Bit depth(sampling precision, sampling size, bit depth): how many binary bits are used to store the sample value of a sampling point. The higher the bit depth, the more accurate the amplitude. The common CD adopts the bit depth of 16bit, which can represent 65536 (2)16）A different value. DVDs use a bit depth of 24 bit, and most telephone devices use a bit depth of 8 bit.
code: convert the sampled and quantized digital data into binary code stream.
A single channel generates a set of acoustic data, and a dual channel (stereo) generates two sets of acoustic data.
How big is the 1-minute stereo PCM data with sampling rate of 44.1KHz and bit depth of 16bit?
- Sampling rate * bit depth * number of channels * time
- 44100 * 16 * 2 * 60 / 8 ≈ 10.34MB
10.34mb per minute, which is unacceptable to most users. There are only two ways to reduce the size of audio data without changing the audio duration: reducing the sampling index and compression. It is not advisable to reduce the sampling index, which will lead to the decline of audio quality and poor user experience. Therefore, experts have developed various compression schemes.
Bit rate(bit rate) refers to the number of bits transmitted or processed per unit time. The unit is: bits per second (bit / s or BPS), and kilobits per second (kbit / s or kbps), megabits per second (Mbit / s or Mbps), gigabits per second (Gbit / s or Gbps), terabits per second (Tbit / s or TBPs).
What is the bit rate of stereo PCM data with sampling rate of 44.1KHz and bit depth of 16bit?
- Sampling rate * bit depth * number of channels
- 44100 * 16 * 2 = 1411.2Kbps
Generally, the higher the sampling rate and bit depth, the better the quality of digital audio. It can be seen from the calculation formula of bit rate that the higher the bit rate, the better the quality of digital audio.
Common audio coding and file formats
It should be noted that:Audio file format is not equal to audio coding。 For example:
WAVIt’s just a file format, not an encoding
FLACIt is both a file format and an encoding
The following is a brief introduction to common audio coding and file formats, which will be introduced in detail when necessary in the future.
|name||lossless compression||File extension|
|FLAC（Free Lossless Audio Codec）||✔️||.flac|
|ALAC（Apple Lossless Audio Codec）||✔️||.m4a/.caf|
|MP3（MPEG Audio Layer III）||❌||.mp3|
|WMA（Windows Media Audio）||❌||.wma|
|AAC（Advanced Audio Coding）||❌||.acc/.mp4/.m4a|
|WAV（Waveform Audio File Format）||.wav|
|AIFF（Audio Interchange File Format）||.aiff、.aif|
Wav (waveform audio file format) is an audio file format developed by IBM and Microsoft. The extension is.wav, PCM coding is usually adopted, which is commonly used in Windows system.

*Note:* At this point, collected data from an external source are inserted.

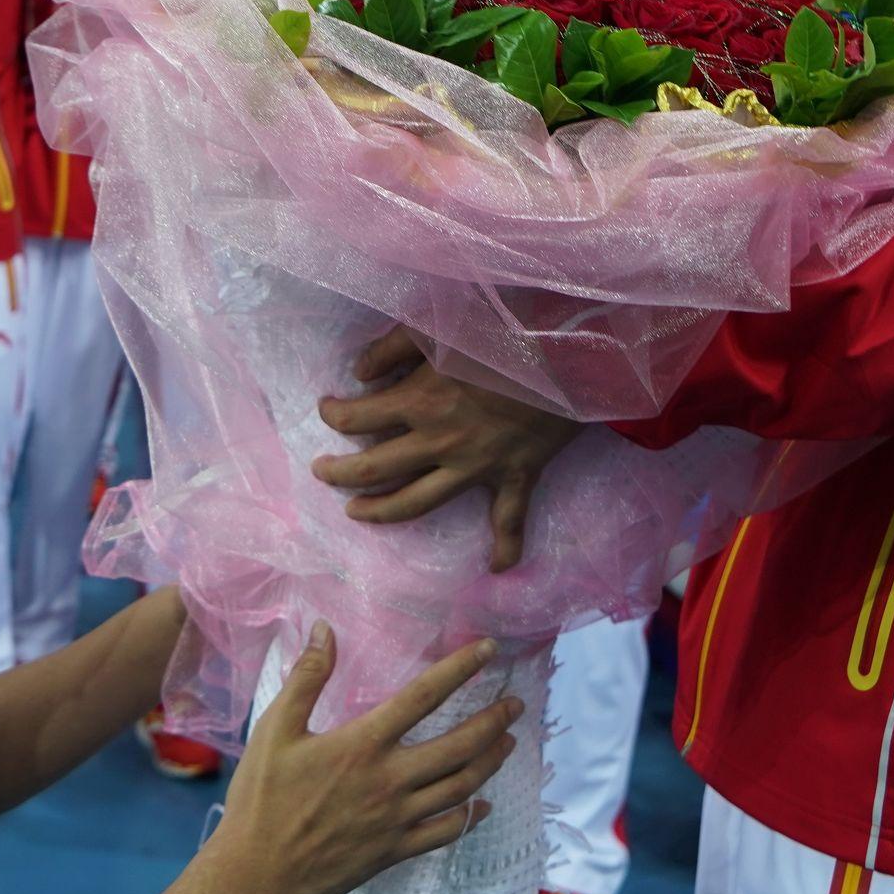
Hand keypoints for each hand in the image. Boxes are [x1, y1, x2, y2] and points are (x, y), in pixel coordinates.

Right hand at [209, 626, 517, 893]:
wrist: (257, 873)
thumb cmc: (261, 800)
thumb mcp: (274, 730)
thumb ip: (305, 678)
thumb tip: (325, 630)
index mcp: (363, 744)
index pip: (424, 697)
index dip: (461, 669)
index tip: (489, 650)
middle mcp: (390, 779)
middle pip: (459, 746)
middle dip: (494, 721)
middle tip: (516, 705)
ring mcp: (398, 819)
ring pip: (461, 787)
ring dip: (490, 762)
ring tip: (509, 742)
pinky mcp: (396, 851)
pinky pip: (446, 832)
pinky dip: (472, 817)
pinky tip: (484, 805)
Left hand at [311, 328, 581, 572]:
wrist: (572, 352)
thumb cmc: (504, 331)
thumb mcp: (439, 327)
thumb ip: (391, 347)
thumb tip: (357, 372)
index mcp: (419, 401)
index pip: (357, 418)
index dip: (333, 415)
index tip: (325, 409)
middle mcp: (440, 442)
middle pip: (375, 470)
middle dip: (339, 474)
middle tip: (322, 473)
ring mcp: (478, 466)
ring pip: (418, 503)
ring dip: (383, 512)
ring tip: (357, 513)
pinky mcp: (516, 476)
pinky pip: (510, 519)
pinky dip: (506, 546)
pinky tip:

Wav file formatAs shown in the figure below, there is a 44 byte file header in front, followed by audio data (such as PCM data).
Lossy and lossless
According to the sampling rate and bit depth, compared with the signals in nature, audio coding can only be infinitely close at most. Any digital audio coding scheme is lossy because it can not be completely restored. At present, the highest fidelity level can be achieved by PCM coding. Therefore, PCM is conventionally calledUndamagedAudio coding is widely used for material preservation and music appreciation, CD, DVD and commonWAVIt is applied in all documents.
However, it does not mean that PCM can ensure the absolute fidelity of the signal, and PCM can only achieve infinite proximity to the greatest extent. We habitually include MP3DamagingThe category of audio coding is relative to PCM coding. It is difficult to be truly lossless, just like using numbers to express the PI. No matter how high the accuracy is, it is only infinitely close, not really equal to the value of the PI.